Task details. Write out the data word for word, starting with its first line and stopping after the line that contains "latitude: -25.9886", including that line.

··· Extracted information

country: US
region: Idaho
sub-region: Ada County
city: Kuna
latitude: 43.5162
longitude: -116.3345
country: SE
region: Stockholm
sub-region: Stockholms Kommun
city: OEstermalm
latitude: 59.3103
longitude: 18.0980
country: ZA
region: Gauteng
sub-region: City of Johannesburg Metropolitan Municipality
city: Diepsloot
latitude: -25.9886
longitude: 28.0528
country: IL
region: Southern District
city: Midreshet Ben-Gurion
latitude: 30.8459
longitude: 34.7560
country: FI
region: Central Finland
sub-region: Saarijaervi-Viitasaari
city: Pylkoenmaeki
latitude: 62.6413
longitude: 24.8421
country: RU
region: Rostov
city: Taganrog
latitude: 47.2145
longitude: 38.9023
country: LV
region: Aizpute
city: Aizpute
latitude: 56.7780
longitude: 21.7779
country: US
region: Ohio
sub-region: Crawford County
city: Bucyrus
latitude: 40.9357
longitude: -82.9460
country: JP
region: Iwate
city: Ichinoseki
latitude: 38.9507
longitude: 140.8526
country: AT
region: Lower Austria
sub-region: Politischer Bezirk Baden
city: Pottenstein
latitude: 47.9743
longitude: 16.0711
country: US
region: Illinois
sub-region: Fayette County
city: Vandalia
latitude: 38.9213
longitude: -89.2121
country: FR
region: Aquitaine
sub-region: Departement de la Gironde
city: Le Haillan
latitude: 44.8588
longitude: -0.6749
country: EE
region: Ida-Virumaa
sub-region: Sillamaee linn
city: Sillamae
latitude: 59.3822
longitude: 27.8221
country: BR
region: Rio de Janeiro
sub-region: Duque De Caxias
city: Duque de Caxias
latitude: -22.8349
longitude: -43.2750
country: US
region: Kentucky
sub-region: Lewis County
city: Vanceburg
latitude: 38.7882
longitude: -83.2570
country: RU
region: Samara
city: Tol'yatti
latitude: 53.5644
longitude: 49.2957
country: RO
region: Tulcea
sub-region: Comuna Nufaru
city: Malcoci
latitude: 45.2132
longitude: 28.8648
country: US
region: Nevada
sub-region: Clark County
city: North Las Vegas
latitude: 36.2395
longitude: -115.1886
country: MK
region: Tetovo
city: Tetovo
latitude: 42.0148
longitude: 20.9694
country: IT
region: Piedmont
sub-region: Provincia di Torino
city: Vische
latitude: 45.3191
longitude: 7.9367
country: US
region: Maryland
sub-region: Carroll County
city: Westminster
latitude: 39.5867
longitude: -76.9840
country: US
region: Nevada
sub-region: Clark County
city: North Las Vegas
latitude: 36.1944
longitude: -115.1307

······

Complete output.
country: US
region: Idaho
sub-region: Ada County
city: Kuna
latitude: 43.5162
longitude: -116.3345
country: SE
region: Stockholm
sub-region: Stockholms Kommun
city: OEstermalm
latitude: 59.3103
longitude: 18.0980
country: ZA
region: Gauteng
sub-region: City of Johannesburg Metropolitan Municipality
city: Diepsloot
latitude: -25.9886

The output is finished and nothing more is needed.